:: Teks Sumber
Label Melabeli

Kata-kata baru seperti selfie, tweeps, dan woot sebagai kosakata baru telah masuk ke dalam kamus bahasa Inggris Oxford. Kata-kata baru yang lainnya akan segera menyusul seiring dengan berkembangnya teknologi.

Teknologi begitu banyak menyumbang pembendaharaan kata. Namun tidak hanya teknologi, tanpa kita sadari, kehidupan sosial juga banyak menyumbang kata-kata yang notabene kita sebut ‘baru’.

Dibuatnya istilah-istilah baru memberikan kesempatan bagi masyarakat untuk menguraikan suatu hal dan membedakannya dengan hal lain.

Lalu bagaimana dengan pemberian label? Label kebanyakan diberikan untuk suatu fenomena yang sedang mencuat ke permukaan dan menjadi perbincangan khalayak ramai

Label bisa membuat sesuatu dipandang baik atau buruk. 

pic: google
Indonesia memiliki kata alay yang mengacu pada anak-anak muda yang sedang ingin mengangkat derajat dan meninggikan status di antara kawan-kawannya dengan mengubah gaya lama menjadi gaya baru yang luar biasa (Koentjara Ningrat). Gaya tersebut meliputi fashion, selfie, dan juga tulisan. 

Semenjak Friendster mewabah di kalangan anak muda Indonesia pada 2008, alay juga semakin mewabah.

Menurut beberapa sumber, alay merupakan singkatan dari anak layangan, yaitu anak muda yang terbang mengikuti arah angin mencari jati diri. Intinya alay adalah mereka yang sedang dalam pencarian.

Istilah lain yang belum lama mencuat ke permukaan adalah cabe-cabean. Cabe-cabean mengacu pada (hanya) anak perempuan yang gemar motor-motoran, juga gemar memakai pemutih wajah secara berlebihan.
::::
:: Data Mentah
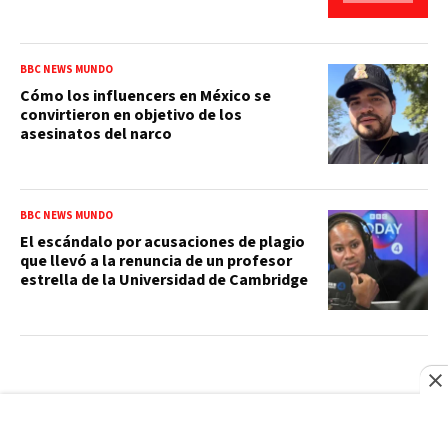
BBC NEWS MUNDO
Cómo los influencers en México se
convirtieron en objetivo de los
asesinatos del narco
BBC NEWS MUNDO
El escándalo por acusaciones de plagio
que llevó a la renuncia de un profesor
estrella de la Universidad de Cambridge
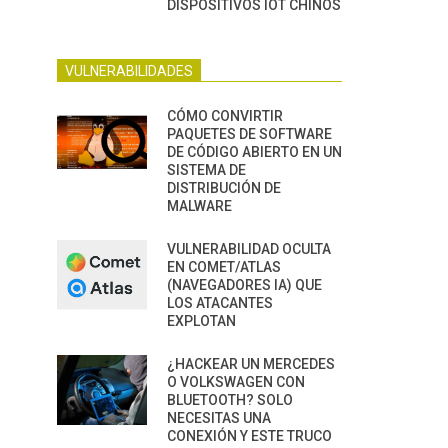
DISPOSITIVOS IOT CHINOS
VULNERABILIDADES
CÓMO CONVIRTIR
PAQUETES DE SOFTWARE
DE CÓDIGO ABIERTO EN UN
SISTEMA DE
DISTRIBUCIÓN DE
MALWARE
VULNERABILIDAD OCULTA
EN COMET/ATLAS
(NAVEGADORES IA) QUE
LOS ATACANTES
EXPLOTAN
¿HACKEAR UN MERCEDES
O VOLKSWAGEN CON
BLUETOOTH? SOLO
NECESITAS UNA
CONEXIÓN Y ESTE TRUCO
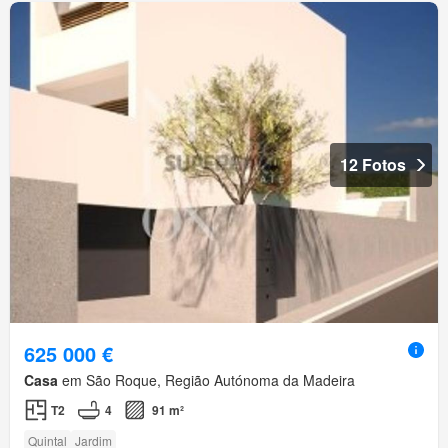
12 Fotos
625 000 €
Casa
em São Roque, Região Autónoma da Madeira
T2
4
91 m²
Quintal
Jardim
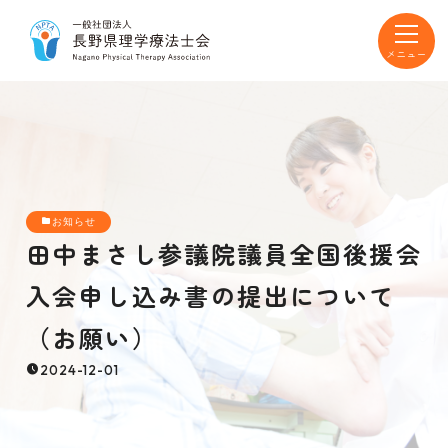
toggle
navigat
お知らせ
田中まさし参議院議員全国後援会
入会申し込み書の提出について
（お願い）
2024-12-01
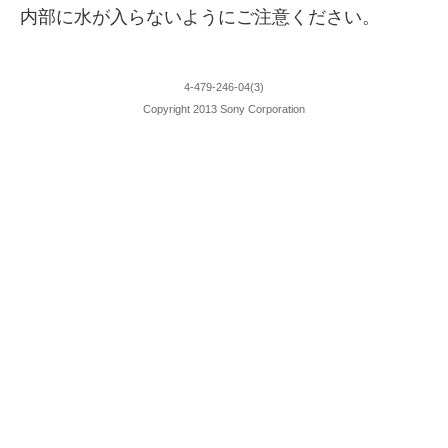
内部に水が入らないようにご注意ください。
4-479-246-04(3)
Copyright 2013 Sony Corporation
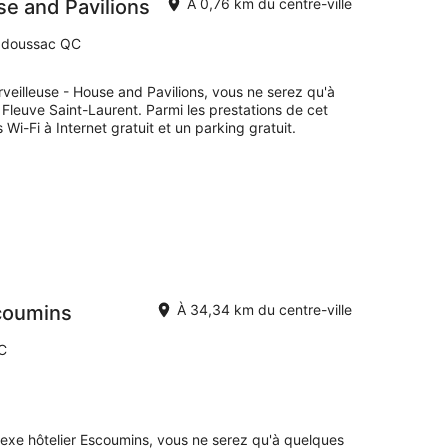
se and Pavilions
À 0,76 km du centre-ville
Tadoussac QC
veilleuse - House and Pavilions, vous ne serez qu'à
leuve Saint-Laurent. Parmi les prestations de cet
i-Fi à Internet gratuit et un parking gratuit.
coumins
À 34,34 km du centre-ville
C
exe hôtelier Escoumins, vous ne serez qu'à quelques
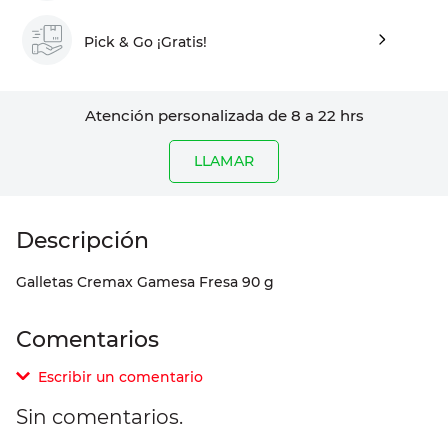
Pick & Go ¡Gratis!
Atención personalizada de 8 a 22 hrs
LLAMAR
Galletas Cremax Gamesa Fresa 90 g
Comentarios
Escribir un comentario
Sin comentarios.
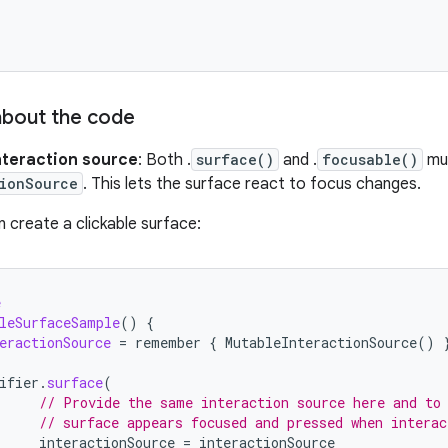
about the code
nteraction source
: Both .
surface()
and .
focusable()
mus
tionSource
. This lets the surface react to focus changes.
an create a clickable surface:
e
leSurfaceSample
()
{
eractionSource
=
remember
{
MutableInteractionSource
()
ifier
.
surface
(
// Provide the same interaction source here and to
// surface appears focused and pressed when interac
interactionSource
=
interactionSource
::::
- Tugas Wajib -
1. Tolong tuliskan kembali bagian teks tentang label mulai dari "Label Melabeli" sampai dengan "baik atau buruk.".
2. Jelaskan dalam satu sampai tiga kalimat mengapa teks tentang label mengaitkan kata alay dengan anak layangan.

- Jawaban Tugas -
1.
Label Melabeli

Kata-kata baru seperti selfie, tweeps, dan woot sebagai kosakata baru telah masuk ke dalam kamus bahasa Inggris Oxford. Kata-kata baru yang lainnya akan segera menyusul seiring dengan berkembangnya teknologi.

Teknologi begitu banyak menyumbang pembendaharaan kata. Namun tidak hanya teknologi, tanpa kita sadari, kehidupan sosial juga banyak menyumbang kata-kata yang notabene kita sebut ‘baru’.

Dibuatnya istilah-istilah baru memberikan kesempatan bagi masyarakat untuk menguraikan suatu hal dan membedakannya dengan hal lain.

Lalu bagaimana dengan pemberian label? Label kebanyakan diberikan untuk suatu fenomena yang sedang mencuat ke permukaan dan menjadi perbincangan khalayak ramai

Label bisa membuat sesuatu dipandang baik atau buruk.

2. Menurut beberapa sumber, alay merupakan singkatan dari anak layangan, yaitu anak muda yang terbang mengikuti arah angin mencari jati diri. Intinya, alay adalah mereka yang sedang dalam pencarian.